Donald Trump wasn’t the only one who turned up missing in the Republican Debate in Iowa. There was also Ron Paul, the ex-congressman from Texas who’s not running this year but who, only four years ago, was polling head to head in a theoretical general election against President Obama. By far the best part of the exchange last night was when Bret Baier asked Senator Rand Paul: “So did you make a mistake by not fully — more fully — embracing your father politically at the beginning of this campaign?”
What prompted Mr. Baier’s question — one of the shrewdest of the entire race — is a campaign video of Senator Cruz saying that the Texan is, as Mr. Baier put it, “the intellectual and political heir to your father’s 2012 campaign and the liberty movement. And your father now says it’s realistic that Donald Trump will be your party’s nominee.” It happens that we’ve been waiting for months for someone to ask that question of the senator from Kentucky who spent his formative years in politics campaigning for his father.
“There’s probably no person I respect more in the country or in recent history than my father,” Rand Paul replied. “I think he was probably the most honest man in politics that we’ve ever seen in a generation. And so in no way have I ever said that I don’t embrace my father or love my father or appreciate everything that he has done for the country. I think what’s interesting about where that liberty vote goes that my father brought to the Republican Party is, I don’t think they’re necessarily going to go for Ted.”
“You know, Ted didn’t show up. We had an audit-the-Fed vote, which was the biggest thing my dad had been advocating for for 30 years. Ted didn’t have time to show up. He was the only Republican that didn’t show up for it. And so I think really that vote is going to stay in the Paul household. I think more of it is coming and it’s going to grow. The NSA is another big issue. Ted said he was for NSA reform, but then he told Marco Rubio, no, no, no, I voted for the bill because I’m for the government collecting 100% of your cell phone records.”
It happens that we spent the hour before the debate reading Ben Bernanke’s blog post warning against “Audit the Fed,” which is known as S. 2322, or the Federal Reserve Transparency Act, and is now before Senate.

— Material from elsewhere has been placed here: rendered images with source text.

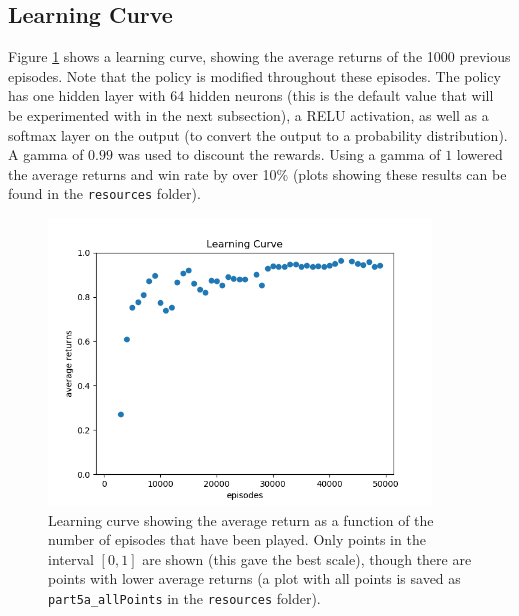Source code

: \documentclass{article}
\begin{document}
   \subsection{Learning Curve}
   Figure \ref{fig:5a} shows a learning curve, showing the average returns of the 1000 previous episodes. Note
   that the policy is modified throughout these episodes. The policy has one hidden layer with 64 hidden neurons
   (this is the default value that will be experimented with in the next subsection), a RELU activation, as well
   as a softmax layer on the output (to convert the output to a probability distribution). A gamma of $0.99$ was used
   to discount the rewards. Using a gamma of $1$ lowered the average returns and win rate by over 10\% (plots showing
   these results can be found in the \texttt{resources} folder).
      \begin{figure}[h] \centering
          \includegraphics[width=4in]{resources/part5a_scaled}
          \caption{ Learning curve showing the average return as a function of the number of episodes
                  that have been played. Only points in the interval $[0,1]$ are shown (this gave the best scale),
                  though there are points with lower average returns (a plot with all points is saved
                  as \texttt{part5a\_allPoints} in the \texttt{resources} folder). }
          \label{fig:5a}
       \end{figure}
\end{document}
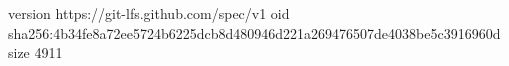 version https://git-lfs.github.com/spec/v1
oid sha256:4b34fe8a72ee5724b6225dcb8d480946d221a269476507de4038be5c3916960d
size 4911
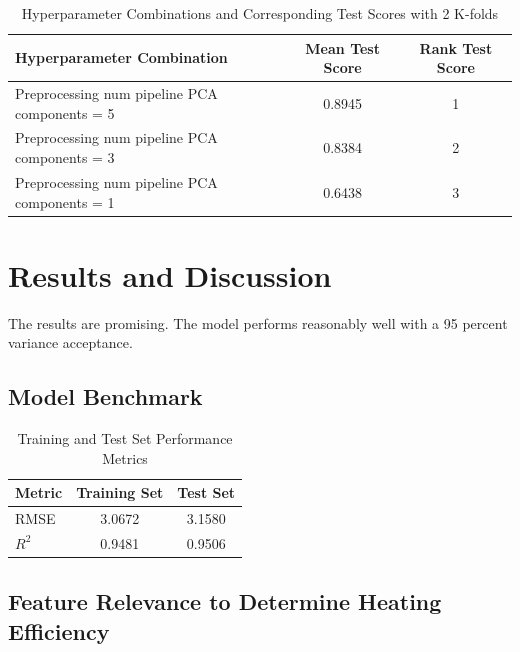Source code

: \documentclass{article}
\begin{document}
\begin{table}[h!]
    \centering
    \caption{Hyperparameter Combinations and Corresponding Test Scores with 2 K-folds}
    \label{tab:hyperparam_scores}
    \begin{tabular}{lcc}
    \toprule
    \textbf{Hyperparameter Combination} & \textbf{Mean Test Score} & \textbf{Rank Test Score} \\
    \midrule
    Preprocessing num pipeline PCA components = 5 & 0.8945 & 1 \\
    Preprocessing num pipeline PCA components = 3 & 0.8384 & 2 \\
    Preprocessing num pipeline PCA components = 1 & 0.6438 & 3 \\
    \bottomrule
    \end{tabular}
\end{table}

\section{Results and Discussion}

The results are promising. The model performs reasonably well with a 95 percent variance acceptance.

\subsection{Model Benchmark}

\begin{table}[h!]
    \centering
    \caption{Training and Test Set Performance Metrics}
    \label{tab:performance_metrics}
    \renewcommand{\arraystretch}{1.2} %
    \begin{tabular}{lcc}
        \toprule
        \textbf{Metric} & \textbf{Training Set} & \textbf{Test Set} \\
        \midrule
        RMSE            & 3.0672               & 3.1580           \\
        \( R^2 \)       & 0.9481               & 0.9506           \\
        \bottomrule
    \end{tabular}
\end{table}

\subsection{Feature Relevance to Determine Heating Efficiency}
\end{document}
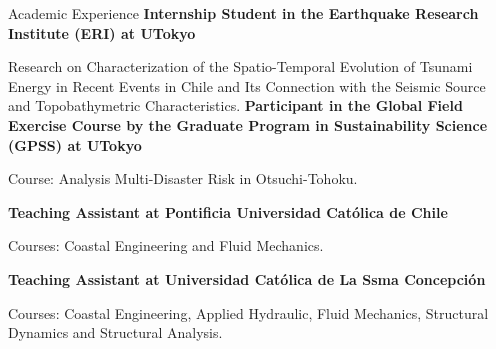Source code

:\begin{rubric}{Academic Experience}
\entry*[2017 -- 2018]%
	\textbf{Internship Student in the Earthquake Research Institute (ERI) at UTokyo} 
	\par Research on Characterization of the Spatio-Temporal Evolution of Tsunami Energy in Recent Events in Chile and Its Connection with the Seismic Source and Topobathymetric Characteristics.
%
%
\entry*[2017]%
	\textbf{Participant in the Global Field Exercise Course by the Graduate Program in Sustainability Science (GPSS) at UTokyo} 
	\par Course: Analysis Multi-Disaster Risk in Otsuchi-Tohoku.

\entry*[2015 - 2019]%
	\textbf{Teaching Assistant at Pontificia Universidad Cat\'olica de Chile} 
	\par Courses: Coastal Engineering and Fluid Mechanics.
	 
\entry*[2011 - 2013]%
	\textbf{Teaching Assistant at Universidad Cat\'olica de La Ssma Concepci\'on} 
	\par Courses: Coastal Engineering, Applied Hydraulic, Fluid Mechanics, Structural Dynamics and Structural Analysis.
\end{rubric}

    

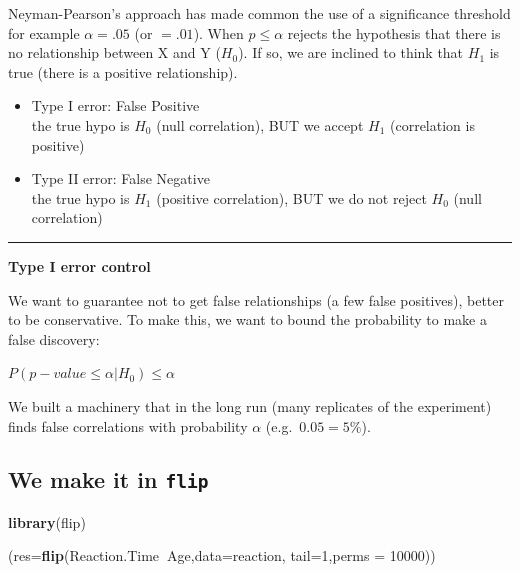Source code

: \documentclass[]{article}
\newenvironment{Shaded}{\begin{snugshade}}{\end{snugshade}}
\newcommand{\DataTypeTok}[1]{\textcolor[rgb]{0.13,0.29,0.53}{#1}}
\newcommand{\DecValTok}[1]{\textcolor[rgb]{0.00,0.00,0.81}{#1}}
\newcommand{\KeywordTok}[1]{\textcolor[rgb]{0.13,0.29,0.53}{\textbf{#1}}}
\newcommand{\NormalTok}[1]{#1}
\newcommand{\OperatorTok}[1]{\textcolor[rgb]{0.81,0.36,0.00}{\textbf{#1}}}
\providecommand{\tightlist}{%
  \setlength{\itemsep}{0pt}\setlength{\parskip}{0pt}}
\begin{document}
Neyman-Pearson's approach has made common the use of a significance
threshold for example \(\alpha=.05\) (or \(=. 01\)). When
\(p \leq \alpha\) rejects the hypothesis that there is no relationship
between X and Y (\(H_0\)). If so, we are inclined to think that \(H_1\)
is true (there is a positive relationship).

\begin{itemize}
\tightlist
\item
  Type I error: False Positive\\
  the true hypo is \(H_0\) (null correlation), BUT we accept \(H_1\)
  (correlation is positive)
\item
  Type II error: False Negative\\
  the true hypo is \(H_1\) (positive correlation), BUT we do not reject
  \(H_0\) (null correlation)
\end{itemize}

\begin{center}\rule{0.5\linewidth}{\linethickness}\end{center}

\textbf{Type I error control}

We want to guarantee not to get false relationships (a few false
positives), better to be conservative. To make this, we want to bound
the probability to make a false discovery:

\(P (p-value \leq \alpha | H_0) \leq \alpha\)

We built a machinery that in the long run (many replicates of the
experiment) finds false correlations with probability \(\alpha\)
(e.g.~\(0.05=5\%\)).

\hypertarget{we-make-it-in-flip}{%
\subsection{\texorpdfstring{We make it in
\texttt{flip}}{We make it in flip}}\label{we-make-it-in-flip}}

\begin{Shaded}
\begin{Highlighting}[]
\KeywordTok{library}\NormalTok{(flip)}

\NormalTok{(}\DataTypeTok{res=}\KeywordTok{flip}\NormalTok{(Reaction.Time}\OperatorTok{~}\NormalTok{Age,}\DataTypeTok{data=}\NormalTok{reaction,}
          \DataTypeTok{tail=}\DecValTok{1}\NormalTok{,}\DataTypeTok{perms =} \DecValTok{10000}\NormalTok{))}
\end{Highlighting}
\end{Shaded}
\end{document}

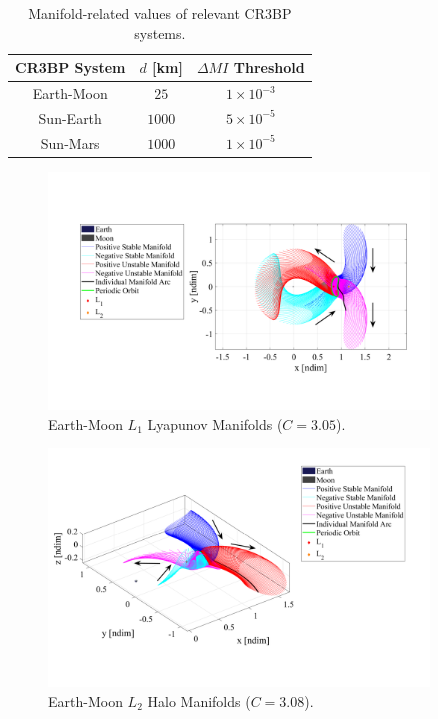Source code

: \begin{table}[ht]
    \centering
    \caption{Manifold-related values of relevant CR3BP systems.}
    \begin{tabular}{|c|c|c|}
        \hline
        \textbf{CR3BP System}   &   \boldmath$d$ \textbf{[km]}  &   \boldmath$\Delta MI$ \textbf{Threshold} \\  \hline
        Earth-Moon              &   $25$                        &   $1\times10^{-3}$                        \\  \hline
        Sun-Earth               &   $1000$                      &   $5\times10^{-5}$                        \\  \hline
        Sun-Mars                &   $1000$                      &   $1\times10^{-5}$                        \\  \hline
    \end{tabular}
    \label{tab:manifoldValues}
\end{table}

\begin{figure}[ht]
    \centering
    \includegraphics[width=0.9\textwidth]{figures/LyapunovManifold.pdf}
    \caption{Earth-Moon $L_{1}$ Lyapunov Manifolds ($C=3.05$).}
    \label{fig:LyapunovManifold}
\end{figure}

\begin{figure}[ht]
    \centering
    \includegraphics[width=0.9\textwidth]{figures/HaloManifold.pdf}
    \caption{Earth-Moon $L_{2}$ Halo Manifolds ($C=3.08$).}
    \label{fig:haloManifold}
\end{figure}

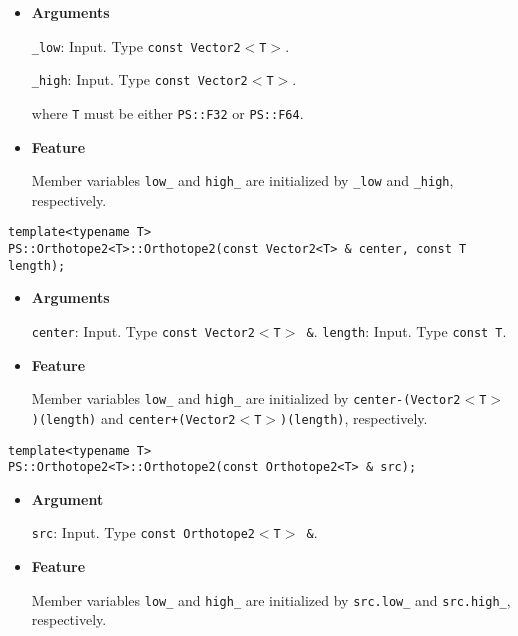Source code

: \begin{itemize}

\item{{\bf Arguments}}

\texttt{\_low}: Input. Type \texttt{const Vector2$<$T$>$}.

\texttt{\_high}: Input. Type \texttt{const Vector2$<$T$>$}.

where \texttt{T} must be either \texttt{PS::F32} or \texttt{PS::F64}.

\item{{\bf Feature}}

Member variables \texttt{low\_} and \texttt{high\_} are initialized by \texttt{\_low} and \texttt{\_high}, respectively.

\end{itemize}
\begin{screen}
\begin{verbatim}
template<typename T>
PS::Orthotope2<T>::Orthotope2(const Vector2<T> & center, const T length);
\end{verbatim}
\end{screen}

\begin{itemize}

\item{{\bf Arguments}}

\texttt{center}: Input. Type \texttt{const Vector2$<$T$>$ \&}.
\texttt{length}: Input. Type \texttt{const T}.

\item{{\bf Feature}}

Member variables \texttt{low\_} and \texttt{high\_} are initialized by \texttt{center-(Vector2$<$T$>$)(length)} and \texttt{center+(Vector2$<$T$>$)(length)}, respectively.

\end{itemize}


\begin{screen}
\begin{verbatim}
template<typename T>
PS::Orthotope2<T>::Orthotope2(const Orthotope2<T> & src);
\end{verbatim}
\end{screen}

\begin{itemize}

\item{{\bf Argument}}

\texttt{src}: Input. Type \texttt{const Orthotope2$<$T$>$ \&}.

\item{{\bf Feature}}

Member variables \texttt{low\_} and \texttt{high\_} are initialized by \texttt{src.low\_} and \texttt{src.high\_}, respectively.

\end{itemize}


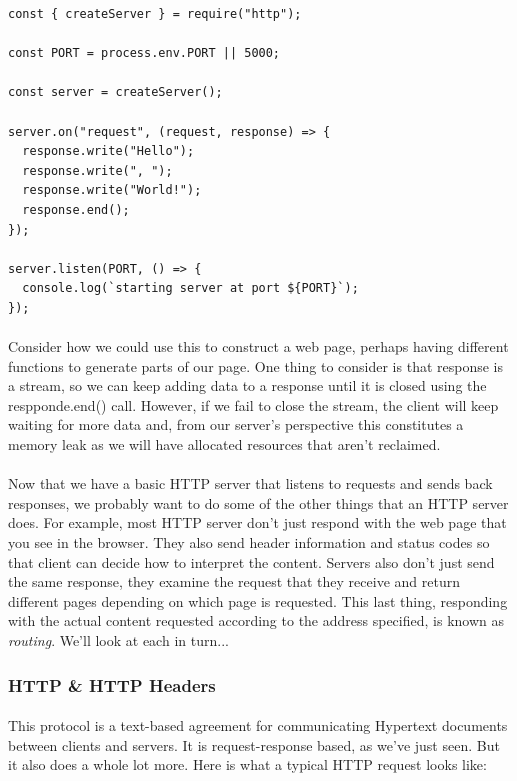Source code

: \documentclass[10pt, a4paper, twosize]{article}
\begin{document}
\begin{lstlisting}
const { createServer } = require("http");

const PORT = process.env.PORT || 5000;

const server = createServer();

server.on("request", (request, response) => {
  response.write("Hello");
  response.write(", ");
  response.write("World!");
  response.end();
});

server.listen(PORT, () => {
  console.log(`starting server at port ${PORT}`);
});
\end{lstlisting}

\paragraph{} Consider how we could use this to construct a web page, perhaps having different functions to generate parts of our page. One thing to consider is that response is a stream, so we can keep adding data to a response until it is closed using the respponde.end() call. However, if we fail to close the stream, the client will keep waiting for more data and, from our server's perspective this constitutes a memory leak as we will have allocated resources that aren't reclaimed.

\paragraph{} Now that we have a basic HTTP server that listens to requests and sends back responses, we probably want to do some of the other things that an HTTP server does. For example, most HTTP server don't just respond with the web page that you see in the browser. They also send header information and status codes so that client can decide how to interpret the content. Servers also don't just send the same response, they examine the request that they receive and return different pages depending on which page is requested. This last thing, responding with the actual content requested according to the address specified, is known as \emph{routing}. We'll look at each in turn...


\subsubsection{HTTP \& HTTP Headers}
\paragraph{} This protocol is a text-based agreement for communicating Hypertext documents between clients and servers. It is request-response based, as we've just seen. But it also does a whole lot more. Here is what a typical HTTP request looks like:
\end{document}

Mr. Bernanke makes much of the fact that what the Congress seeks is not a normal type of audit (the Fed already has Deloitte and Touche do that). Audit the Fed would set up permanent oversight by the Congress of the Fed’s formation of monetary policy, a demarche that Mr. Bernanke sees as compromising the Fed’s independence.
What a moment that could have been for Mr. Cruz, even if he couldn’t get back to vote, to give a major speech, laying this whole question out for the American people. The fact is that the congressional majority which wants this bill is one hundred percent right as rain about the constitutional question. One hundred percent of the monetary powers granted in the Constitution are granted to — and solely to — the Congress of the United States. What Ron Paul launched with Audit the Fed is a battle for a constitutional correction.
It is a battle to end the nation’s experiment in fiat money, a system of limitless dollars issued by the Federal Reserve that has created the historically high rates of un- and under-employment, of inequality unimaginable to earlier generations, and of rising personal bankruptcy rates, among other evils. It is also a battle to rein in the rapidly expanding federal government, curb the vast deficits, and start paying down the national debt. Heroic as Mr. Cruz has been in initiating the gold part of this conversation, what Ron Paul taught is the importance of sticking with it at every turn.
What a moment, too, for Senator Rubio. His contribution is, and ought to be, on the foreign policy side of this. The New York Sun agrees with Drs. Paul and Mr. Cruz right down the line on the monetary question. But we regard the debate over the Fourth Amendment as off the point; we don’t see the government’s methods of requiring metadata collection from private phone companies it licenses under its granted power to regulate inter-state commerce — we don’t see this as the kind of general warrant that the Founders feared. Let Mr. Rubio unpack this if Messrs. Cruz and Rand Paul won’t. Opportunity knocks.
That it takes three senators to pick up the issues that Ron Paul brought to our national debate is something to think about, but there it is. The missing man last night was not Donald Trump, whose absence led to a more discursive, issue-oriented exchange. The missing man is the physician-turned-philosopher who electrified the Republican primary in 2012 by emerging from the study where he spends his hours with the great economists and the authors of the Constitution and talking American principles to the American people.